Do you like to cry? Do you like to be reminded about sadness, loss and the general unfairness of the world. Then boy! Do I have the book for you.
In the very first chapter we follow a daughter as she takes her dying father to the hospital, and then later in the living room at home when he gathers the family turns to his wife and asks “What would you like to happen after I am gone?” So there we are, not just in the pain of a daughter losing a father, but the two of them, lover and lover, losing each other after a lifetime together. I was exactly 18 pages into this book when I started crying.
“What I learned from my father and uncle, I learned out of sequence and in fragments. This is an attempt at cohesiveness, and at re-creating a few wondrous and terrible months when their lives and mine intersected in startling ways, forcing me to look forward and back at the same time. I am writing this only because they can’t.”
Viewing the trouble and strife of a country through the intimate lense of a family is nothing new, but Danticat’s autobiographical aspects works well. Brother, I’m dying is the story of two brother’s as told through the eyes of their daughter. Danticat was born on Haiti, but her father left to make a life in the U.S.A. leaving her with his brother, who chose to stay behind.

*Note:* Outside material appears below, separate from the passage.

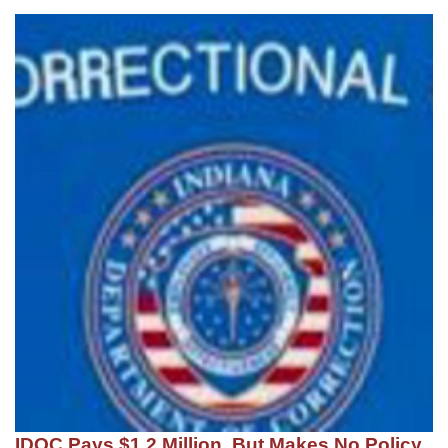
IDOC Pays $1.2 Million, But Makes No Policy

“It’s not easy to start over in a new place,’ he said. ‘Exile is not for everyone. Someone has to stay behind, to receive the letters and greet family members when they come back.”
Her uncle became like a second father till she was once again able to join her parents in the U.S.A. It is a touching story of the banality and smallness of life caught up in awful foreign policies.
The thread of death weaves quite closely through the book, most people are just introduced to, later, die.
“My father was dying and I was pregnant. Both struck me as impossibly unreal.”
However the book is also quite meandering, written for people with little knowledge of Haiti it covers, perhaps, a little too much in describing both the culture, the political upheaval, and actual people. The book is strongest towards the end where it picks up the thread again and looks at the two ways the brothers die after the way they spent their lives. Danticat definitely writes in a way that can make you weep, her words are light, but precise and they cut just where they need to.